Delving further into this plotline goes against what was written before about surrendering and resisting attempt to make narrative meaning, but for a moment, let’s speculate that Fred did indeed kill his wife Renee – haunting, but murky. Then perhaps, perhaps, this second half of the film is a dream-life, Fred’s alter ego of some kind while he’s in prison awaiting execution. A projection of his youth. There are unexplained mysteries throughout, but the stories begin to overlap as if the dream is ending or merging.

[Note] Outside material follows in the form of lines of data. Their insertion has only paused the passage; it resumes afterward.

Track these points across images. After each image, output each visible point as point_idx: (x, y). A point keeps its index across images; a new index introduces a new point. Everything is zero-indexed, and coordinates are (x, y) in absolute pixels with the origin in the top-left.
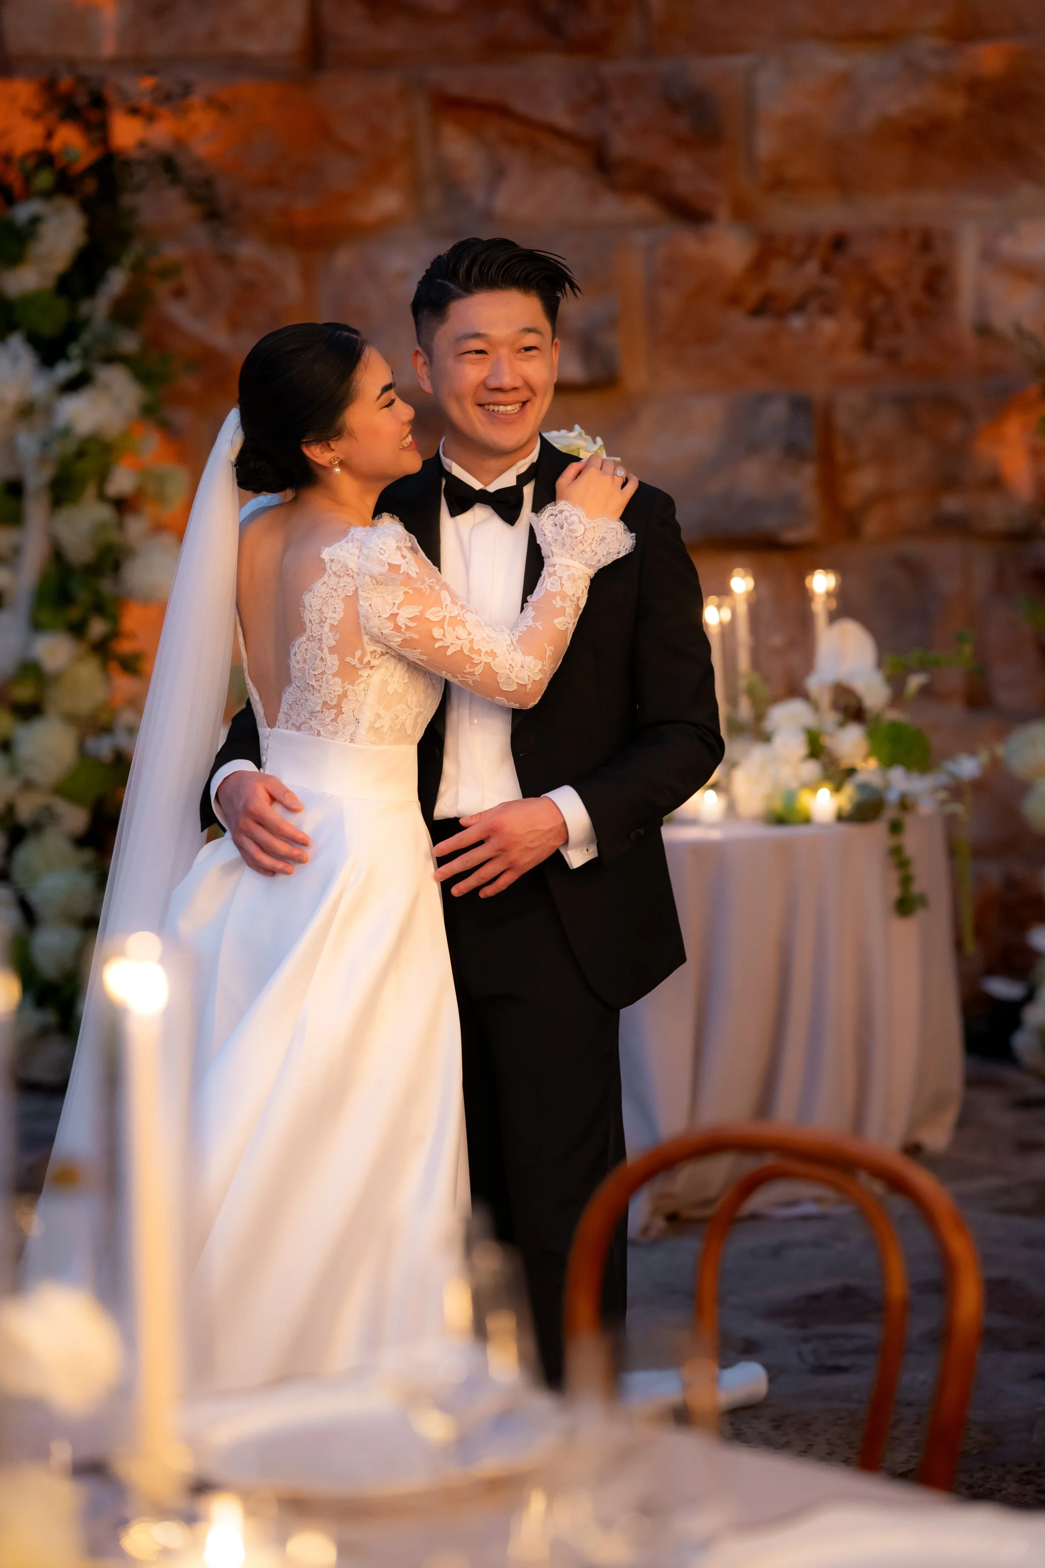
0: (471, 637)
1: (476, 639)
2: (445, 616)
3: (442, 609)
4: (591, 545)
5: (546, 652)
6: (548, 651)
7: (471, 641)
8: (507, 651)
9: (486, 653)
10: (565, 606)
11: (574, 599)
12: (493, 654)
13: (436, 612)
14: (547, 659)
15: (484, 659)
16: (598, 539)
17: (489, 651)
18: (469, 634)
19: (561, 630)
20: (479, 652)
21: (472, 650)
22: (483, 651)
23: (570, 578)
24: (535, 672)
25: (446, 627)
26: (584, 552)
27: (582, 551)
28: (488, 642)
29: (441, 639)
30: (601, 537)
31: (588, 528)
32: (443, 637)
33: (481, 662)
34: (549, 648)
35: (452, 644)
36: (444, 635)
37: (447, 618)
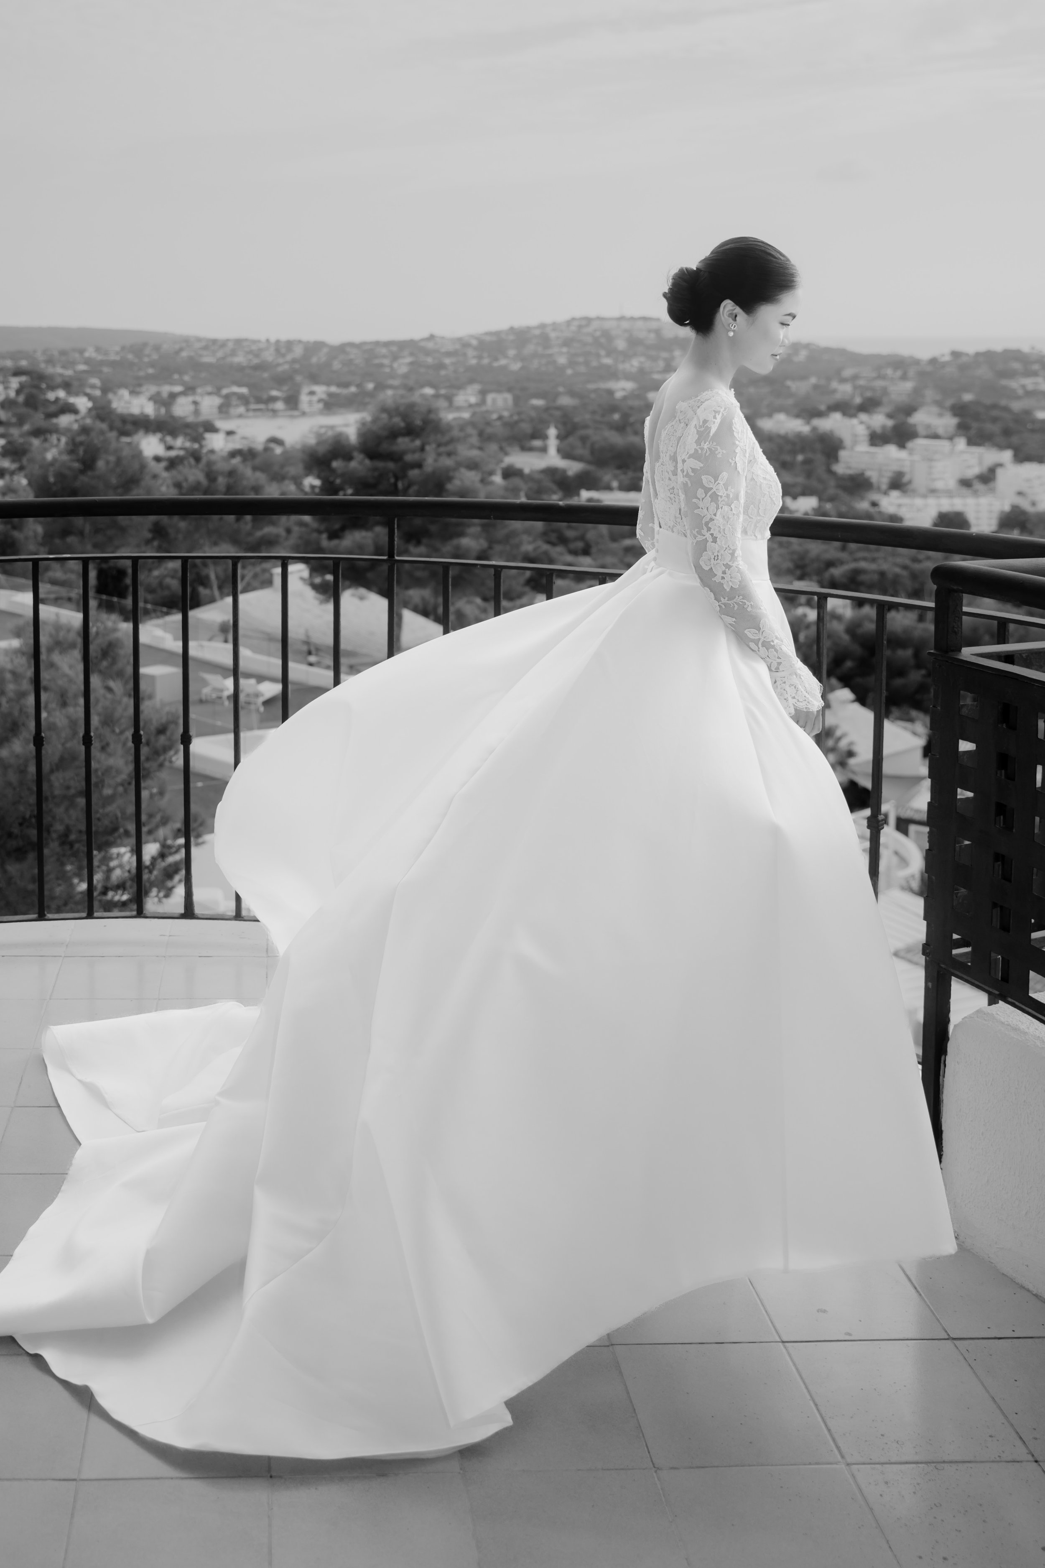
0: (714, 517)
1: (715, 522)
3: (715, 482)
7: (712, 520)
8: (725, 548)
12: (715, 540)
15: (708, 536)
17: (715, 535)
18: (715, 515)
20: (709, 529)
21: (707, 524)
22: (711, 532)
24: (730, 584)
25: (708, 495)
28: (719, 532)
29: (699, 499)
32: (701, 499)
33: (704, 535)
35: (702, 508)
36: (703, 499)
37: (712, 491)
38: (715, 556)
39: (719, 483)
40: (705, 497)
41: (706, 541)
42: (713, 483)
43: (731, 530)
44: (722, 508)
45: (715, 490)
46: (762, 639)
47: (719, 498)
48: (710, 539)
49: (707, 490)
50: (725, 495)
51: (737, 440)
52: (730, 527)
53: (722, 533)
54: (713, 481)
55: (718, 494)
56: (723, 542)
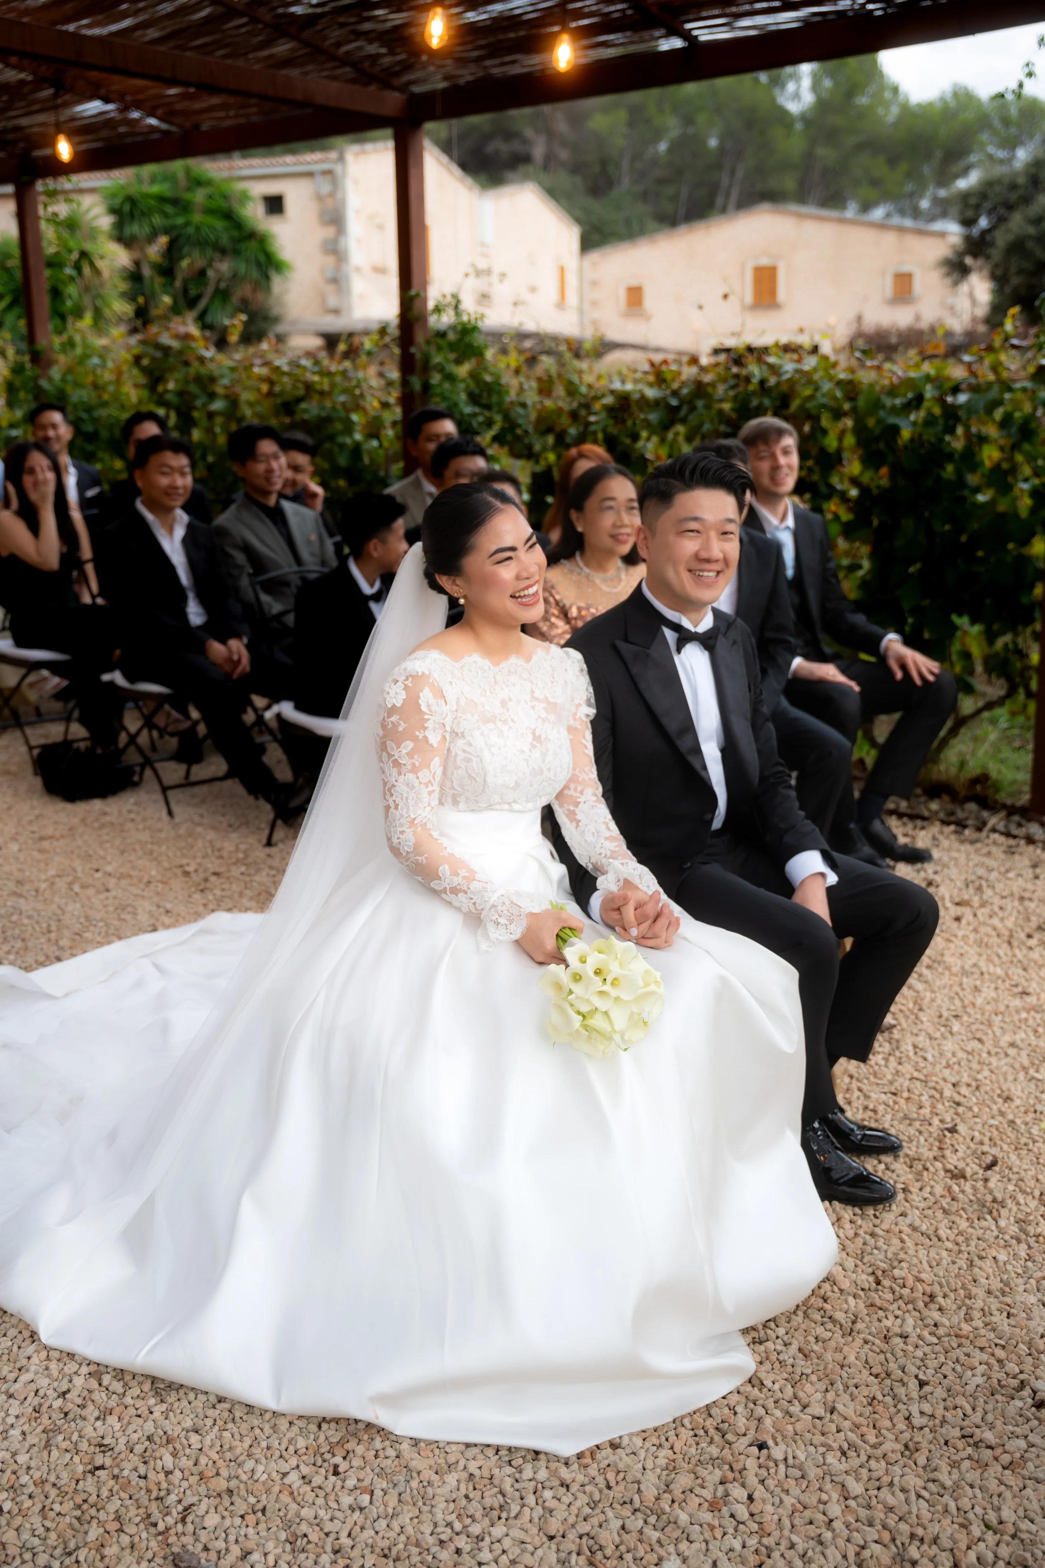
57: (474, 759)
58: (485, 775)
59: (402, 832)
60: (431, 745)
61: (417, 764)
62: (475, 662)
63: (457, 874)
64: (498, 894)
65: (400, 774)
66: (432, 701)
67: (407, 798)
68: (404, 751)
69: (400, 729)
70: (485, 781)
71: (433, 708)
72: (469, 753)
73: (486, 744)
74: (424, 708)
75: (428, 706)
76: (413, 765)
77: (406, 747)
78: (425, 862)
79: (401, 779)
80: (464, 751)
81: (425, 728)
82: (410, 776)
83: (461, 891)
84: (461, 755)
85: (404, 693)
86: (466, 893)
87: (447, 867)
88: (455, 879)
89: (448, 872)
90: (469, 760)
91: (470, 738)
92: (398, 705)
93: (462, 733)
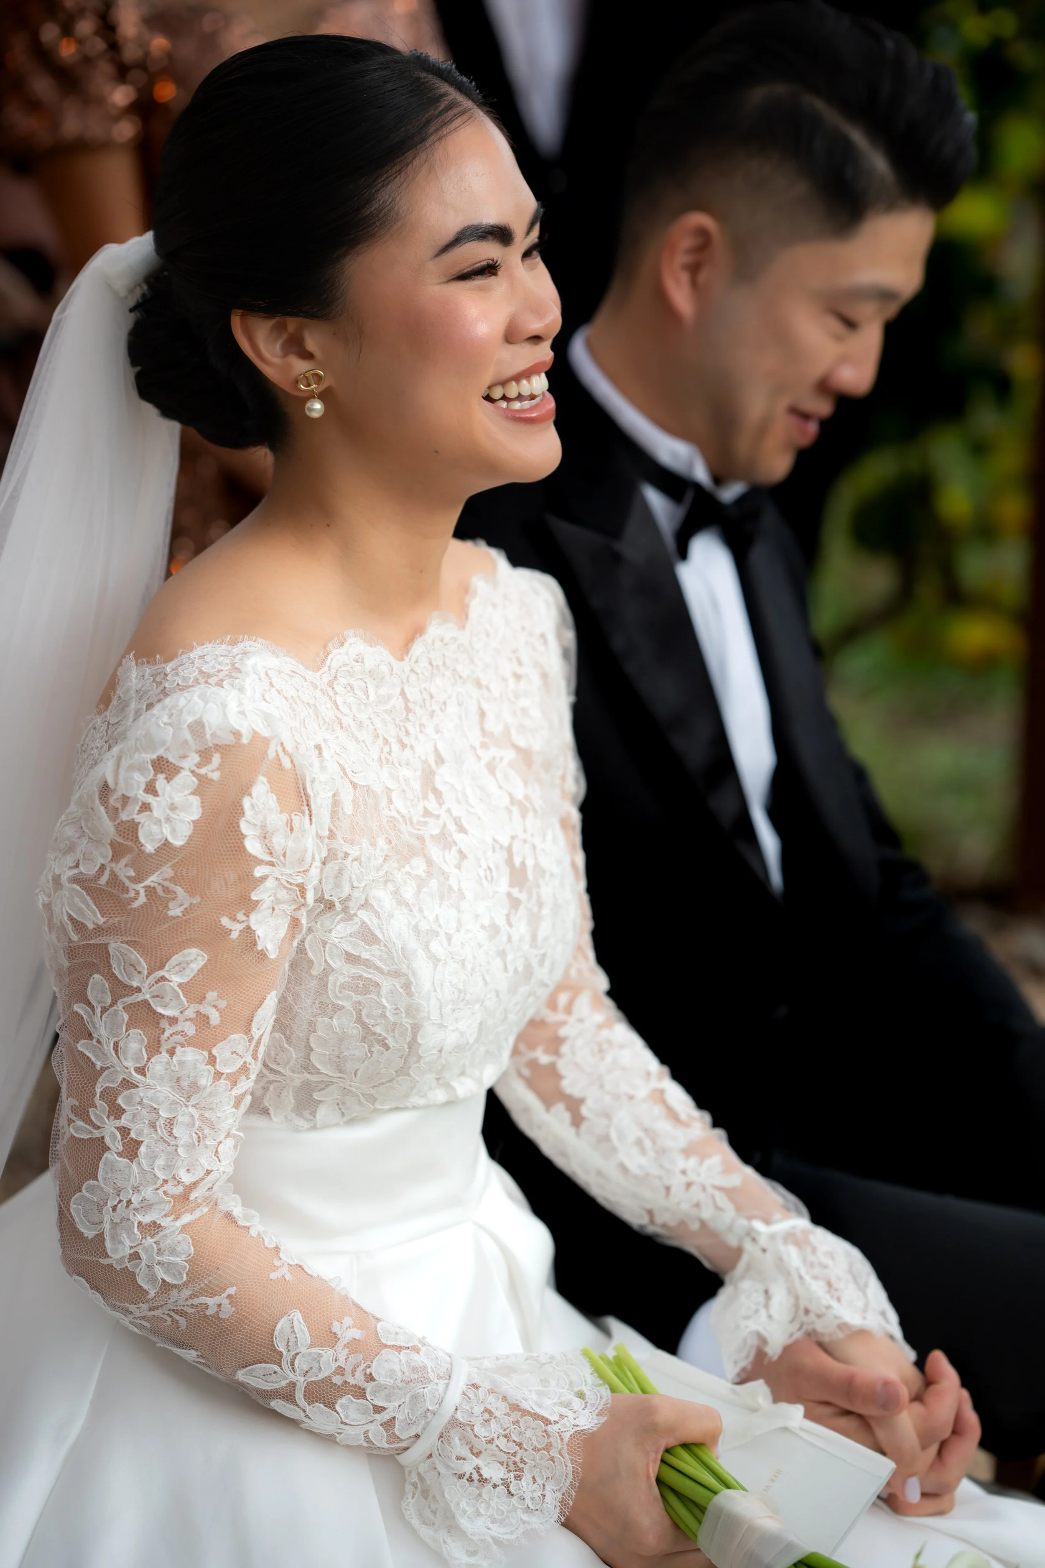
0: (137, 1075)
1: (140, 1092)
2: (139, 990)
3: (149, 974)
4: (506, 1436)
5: (212, 1295)
6: (217, 1299)
7: (128, 1084)
8: (160, 1182)
9: (125, 1131)
10: (340, 1346)
11: (358, 1379)
12: (131, 1149)
13: (131, 965)
14: (196, 1301)
15: (109, 1130)
16: (517, 1459)
17: (133, 1135)
18: (143, 1069)
19: (272, 1334)
20: (117, 1112)
22: (124, 1121)
23: (415, 1370)
24: (156, 1270)
25: (124, 1003)
26: (486, 1416)
27: (490, 1412)
28: (153, 1126)
30: (521, 1465)
31: (549, 1428)
33: (99, 1128)
34: (225, 1302)
35: (95, 1041)
37: (140, 994)
38: (121, 1201)
39: (163, 978)
40: (111, 1006)
41: (100, 1147)
42: (145, 972)
43: (197, 1123)
44: (172, 1052)
45: (148, 997)
46: (301, 1382)
47: (164, 1024)
48: (116, 1144)
49: (120, 989)
50: (190, 1013)
51: (260, 862)
52: (196, 1114)
53: (162, 1132)
54: (144, 966)
55: (160, 1010)
56: (160, 1162)
57: (386, 985)
58: (416, 1028)
59: (154, 1227)
60: (263, 954)
61: (215, 1017)
62: (360, 659)
63: (333, 1339)
64: (459, 1384)
65: (154, 1048)
66: (276, 819)
67: (171, 1123)
68: (176, 979)
69: (175, 911)
70: (413, 1044)
71: (278, 841)
72: (367, 963)
73: (416, 929)
74: (253, 846)
75: (265, 837)
76: (202, 1020)
77: (182, 967)
78: (227, 1311)
79: (159, 1064)
80: (352, 959)
81: (250, 906)
82: (190, 1055)
83: (346, 1388)
84: (343, 971)
85: (195, 801)
86: (360, 1393)
87: (297, 1316)
88: (327, 1354)
89: (304, 1335)
90: (368, 987)
91: (364, 915)
92: (178, 842)
93: (345, 901)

Stepping back outside from the attempt to make narrative meaning, one member of group suggested that perhaps Lynch is telling a story about what happens when you repress your shadow. The deep, dark, evil that lurks in all of us, something that would drive us to kill our spouse and behave as if we haven’t. A thing we can repress, in the way that say a murderer can kill his wife and the next day be golfing as if nothing happened. Is Robert Blake’s Mystery Man then the imp that brings out the darkness? (Let’s leave aside the real story of Robert Blake and it’s grisly connection here.)
This idea, that it’s a story about the evil inside and the ability to live on as if it didn’t happen, and if you follow that logic and believe that Fred is also Pete and in the Pete story all of the characters are part of Fred’s inner dream life, then you can squint and see logic forming. Which is not exactly what Lynch wants, but it’s the tantalizing thing, the question of what is it all about that surfaces until we push it back down and quiet it.
Which is why it’s important to inject an analysis of movie viewing when talking about Lynch and what we can learn from that in watching movies made by other filmmakers. Some filmmakers lead you straight to the meaning, as clear as a shopping list. And others force you to let go, as Sergei Parajanov does in The Color of Pomegranates (1969, QFS No. 130) and as Lynch had done throughout his life as a filmmaker. Letting go is probably useful in watching any movie, but particularly essentially for Lynch and others including Parajanov.
And yet, Lynch does this all without coming across as condescending in a way many artistic filmmakers tend to. This notion that you’re too obtuse if you don’t get it like the smart ones among us. Lynch doesn’t come across that way in his work. The haunting imagery, the unclear connections, the inky darkness of night, the playful naivete of many characters - crucially the playfulness, which takes the edge off of any feeling of snobbery, is perhaps the director’s masterstroke in these complex dreamscapes he creates.
Lost Highway contains it all, as do Eraserhead and Blue Velvet (1986) and Mulholland Drive (2000). Lynch’s work just stands as it is, forcing you to observe and take away from it what you will. To surrender.